Wednesday, September 16, 2020 : By John Simmons
The problem of racism has dominated national discussion more than almost any other issue over the last several months.
Whether it is Black Lives Matter protests demanding justice after a (allegedly) racially motivated police killing of a black citizen, or the media twisting the words of President Trump to make him seem like a racist, the average American is inundated with the knowledge that racism is alive and well in our country.
As such, many citizens have become appalled with all the injustice in our society, perceived or real. They have heightened the call for the end of racism through social media, supporting Black Lives Matter and bowing to white guilt in the name of “discussion.”

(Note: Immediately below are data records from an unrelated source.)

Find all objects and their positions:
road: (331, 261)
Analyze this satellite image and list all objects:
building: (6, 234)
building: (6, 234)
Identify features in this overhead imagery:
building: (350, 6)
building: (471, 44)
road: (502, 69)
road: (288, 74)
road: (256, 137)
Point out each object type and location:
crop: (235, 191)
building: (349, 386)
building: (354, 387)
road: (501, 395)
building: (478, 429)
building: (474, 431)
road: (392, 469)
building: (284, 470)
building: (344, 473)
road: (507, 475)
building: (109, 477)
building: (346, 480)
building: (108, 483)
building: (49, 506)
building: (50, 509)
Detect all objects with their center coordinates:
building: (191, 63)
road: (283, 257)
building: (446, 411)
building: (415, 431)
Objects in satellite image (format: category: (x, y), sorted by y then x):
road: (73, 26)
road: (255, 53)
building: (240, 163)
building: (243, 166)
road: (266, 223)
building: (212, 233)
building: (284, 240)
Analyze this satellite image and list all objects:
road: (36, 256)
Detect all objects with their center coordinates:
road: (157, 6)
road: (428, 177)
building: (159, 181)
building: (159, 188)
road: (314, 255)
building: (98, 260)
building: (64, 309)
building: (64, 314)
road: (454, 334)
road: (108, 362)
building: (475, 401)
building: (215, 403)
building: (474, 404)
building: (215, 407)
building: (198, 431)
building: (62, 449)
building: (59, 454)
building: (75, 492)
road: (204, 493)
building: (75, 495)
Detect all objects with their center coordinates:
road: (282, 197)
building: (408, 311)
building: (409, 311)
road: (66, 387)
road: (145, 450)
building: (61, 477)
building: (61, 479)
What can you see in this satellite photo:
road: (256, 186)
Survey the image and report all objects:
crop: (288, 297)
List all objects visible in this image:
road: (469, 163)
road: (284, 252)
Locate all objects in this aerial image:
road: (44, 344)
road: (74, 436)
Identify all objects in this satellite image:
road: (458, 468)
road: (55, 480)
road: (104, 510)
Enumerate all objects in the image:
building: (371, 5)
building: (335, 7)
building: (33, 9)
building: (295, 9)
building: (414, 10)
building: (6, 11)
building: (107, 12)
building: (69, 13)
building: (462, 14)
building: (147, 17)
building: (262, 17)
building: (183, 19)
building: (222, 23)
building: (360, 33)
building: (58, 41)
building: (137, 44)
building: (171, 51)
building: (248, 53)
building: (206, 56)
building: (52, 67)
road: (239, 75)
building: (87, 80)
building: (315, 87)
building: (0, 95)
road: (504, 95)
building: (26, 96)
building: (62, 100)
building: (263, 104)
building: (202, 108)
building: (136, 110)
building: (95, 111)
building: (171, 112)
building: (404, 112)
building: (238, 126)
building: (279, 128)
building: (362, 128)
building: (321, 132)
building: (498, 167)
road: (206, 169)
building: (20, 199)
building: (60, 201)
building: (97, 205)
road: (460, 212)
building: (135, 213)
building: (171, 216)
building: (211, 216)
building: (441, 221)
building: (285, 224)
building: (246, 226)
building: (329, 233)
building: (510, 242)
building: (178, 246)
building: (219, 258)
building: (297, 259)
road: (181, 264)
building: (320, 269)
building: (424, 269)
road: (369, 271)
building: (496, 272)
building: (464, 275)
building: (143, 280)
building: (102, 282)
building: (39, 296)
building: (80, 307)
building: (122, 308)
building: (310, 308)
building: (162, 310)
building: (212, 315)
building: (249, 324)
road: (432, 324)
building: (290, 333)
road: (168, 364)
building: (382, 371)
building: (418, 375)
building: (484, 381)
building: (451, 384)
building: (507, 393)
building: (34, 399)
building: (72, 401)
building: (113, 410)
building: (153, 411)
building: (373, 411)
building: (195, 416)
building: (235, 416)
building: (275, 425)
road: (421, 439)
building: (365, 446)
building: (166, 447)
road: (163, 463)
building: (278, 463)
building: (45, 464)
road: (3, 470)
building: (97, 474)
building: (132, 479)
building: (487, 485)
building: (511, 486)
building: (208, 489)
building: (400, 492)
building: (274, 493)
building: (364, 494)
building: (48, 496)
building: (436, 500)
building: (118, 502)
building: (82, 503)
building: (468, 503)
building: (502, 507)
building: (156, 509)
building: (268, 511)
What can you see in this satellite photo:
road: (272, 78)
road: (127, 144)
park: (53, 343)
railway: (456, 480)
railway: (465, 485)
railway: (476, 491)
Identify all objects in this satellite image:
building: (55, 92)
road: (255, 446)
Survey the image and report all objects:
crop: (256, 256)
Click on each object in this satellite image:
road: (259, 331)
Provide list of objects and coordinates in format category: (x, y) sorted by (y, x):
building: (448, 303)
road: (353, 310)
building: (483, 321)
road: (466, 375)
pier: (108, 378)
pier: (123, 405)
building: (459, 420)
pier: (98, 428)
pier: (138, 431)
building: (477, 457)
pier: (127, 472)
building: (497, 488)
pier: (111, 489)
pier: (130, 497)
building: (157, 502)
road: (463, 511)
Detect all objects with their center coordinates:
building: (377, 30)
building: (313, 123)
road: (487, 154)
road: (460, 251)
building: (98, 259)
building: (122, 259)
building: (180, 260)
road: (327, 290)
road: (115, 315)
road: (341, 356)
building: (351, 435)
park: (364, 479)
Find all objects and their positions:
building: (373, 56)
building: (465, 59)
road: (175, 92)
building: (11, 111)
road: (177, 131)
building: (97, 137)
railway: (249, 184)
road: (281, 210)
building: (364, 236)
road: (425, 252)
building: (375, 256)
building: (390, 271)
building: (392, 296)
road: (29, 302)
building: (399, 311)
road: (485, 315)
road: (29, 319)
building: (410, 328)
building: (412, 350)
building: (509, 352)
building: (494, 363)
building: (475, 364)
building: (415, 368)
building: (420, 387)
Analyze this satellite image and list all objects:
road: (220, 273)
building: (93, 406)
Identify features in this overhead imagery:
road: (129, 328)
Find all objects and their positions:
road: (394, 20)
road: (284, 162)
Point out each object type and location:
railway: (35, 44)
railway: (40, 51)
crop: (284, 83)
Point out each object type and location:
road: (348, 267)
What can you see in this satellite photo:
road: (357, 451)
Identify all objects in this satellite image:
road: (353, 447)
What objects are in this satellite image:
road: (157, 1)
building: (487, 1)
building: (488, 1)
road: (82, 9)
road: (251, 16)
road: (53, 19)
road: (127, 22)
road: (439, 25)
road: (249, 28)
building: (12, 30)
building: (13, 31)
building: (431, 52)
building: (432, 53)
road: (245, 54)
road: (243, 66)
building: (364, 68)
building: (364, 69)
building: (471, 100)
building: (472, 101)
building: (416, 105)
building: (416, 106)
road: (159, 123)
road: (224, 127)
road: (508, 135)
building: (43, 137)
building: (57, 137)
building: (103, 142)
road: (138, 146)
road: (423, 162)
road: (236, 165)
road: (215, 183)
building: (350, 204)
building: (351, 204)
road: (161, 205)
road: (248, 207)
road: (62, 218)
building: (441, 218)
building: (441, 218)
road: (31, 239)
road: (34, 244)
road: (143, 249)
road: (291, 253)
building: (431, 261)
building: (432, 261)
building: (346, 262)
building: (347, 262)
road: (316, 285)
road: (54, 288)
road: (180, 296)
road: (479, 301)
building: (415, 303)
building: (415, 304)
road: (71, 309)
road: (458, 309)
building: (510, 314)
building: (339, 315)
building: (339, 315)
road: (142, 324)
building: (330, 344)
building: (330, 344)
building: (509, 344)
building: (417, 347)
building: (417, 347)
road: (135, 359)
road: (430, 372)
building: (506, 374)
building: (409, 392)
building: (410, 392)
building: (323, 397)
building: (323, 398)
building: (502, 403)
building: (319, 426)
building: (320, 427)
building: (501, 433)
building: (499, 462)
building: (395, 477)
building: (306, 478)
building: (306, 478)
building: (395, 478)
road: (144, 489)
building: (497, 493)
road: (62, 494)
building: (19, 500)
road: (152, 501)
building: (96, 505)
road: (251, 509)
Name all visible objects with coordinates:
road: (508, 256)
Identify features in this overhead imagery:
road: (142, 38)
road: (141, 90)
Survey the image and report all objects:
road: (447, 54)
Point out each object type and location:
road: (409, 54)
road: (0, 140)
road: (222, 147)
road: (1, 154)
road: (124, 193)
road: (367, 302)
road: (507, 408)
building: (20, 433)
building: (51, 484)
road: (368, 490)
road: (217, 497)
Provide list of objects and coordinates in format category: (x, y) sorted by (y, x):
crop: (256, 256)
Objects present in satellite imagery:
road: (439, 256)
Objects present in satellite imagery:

Furthermore, in the months leading up to the presidential election the Democratic Party has made a conscious effort to proclaim that they are the ones who will solve systematic racism. They believe that they are the ones who possess the long-awaited cure for racism and will bring true justice and equality to all oppressed Americans through extensive “system reform.”
Many Americans believe that if they simply condemn racism enough and that if our politicians do the same, racism will evaporate into thin air.
That simply won’t happen.
Racism is a symptom of a wicked and sinful heart that causes someone to look at his fellow man and think that he is superior based off the color of his skin or his race. This superiority complex minimizes the value of others and is a disgusting mindset to hold. Racism shows no partiality in that people of any demographic can be racist, not just white people against black people.
But how do we solve it? We’ve tried many things: writing a constitution that guarantees and protects rights for all citizens, fighting a gruesome Civil War to abolish slavery, kneeling for national anthems during sporting events, and rioting in major cities. However, none of these attempts have permanently eradicated racism because they don’t directly change the wickedness within the human heart.
Racism is a big problem that needs a bigger Savior. Thankfully, we have one in Jesus.
Whether He associated with the Samaritan woman at the well, exorcising demons from the daughter of a Canaanite woman or proclaiming the Gospel to the Gentiles, Jesus reached a myriad of people groups during his ministry. His heart was surrendered to His Father, and therefore He was able to see all people as valuable and worth reaching out to. He died to save all of us, not based on our skin color but because He loved us out of His own goodness and because we bear His image.
This is the radical change of heart we need to fight racism effectively. It is possible to see change, but not through riots, policies, initiatives or any political party. When we look to men to fix only what God can, we only find more strife, despair and heartache that leads to more division.
I hope and pray as one of the most crucial epics in our history, Americans will not look to anyone or anything less than Jesus to heal our hearts and bring peace. We’ve run from Him for too long. It’s time to run to Him.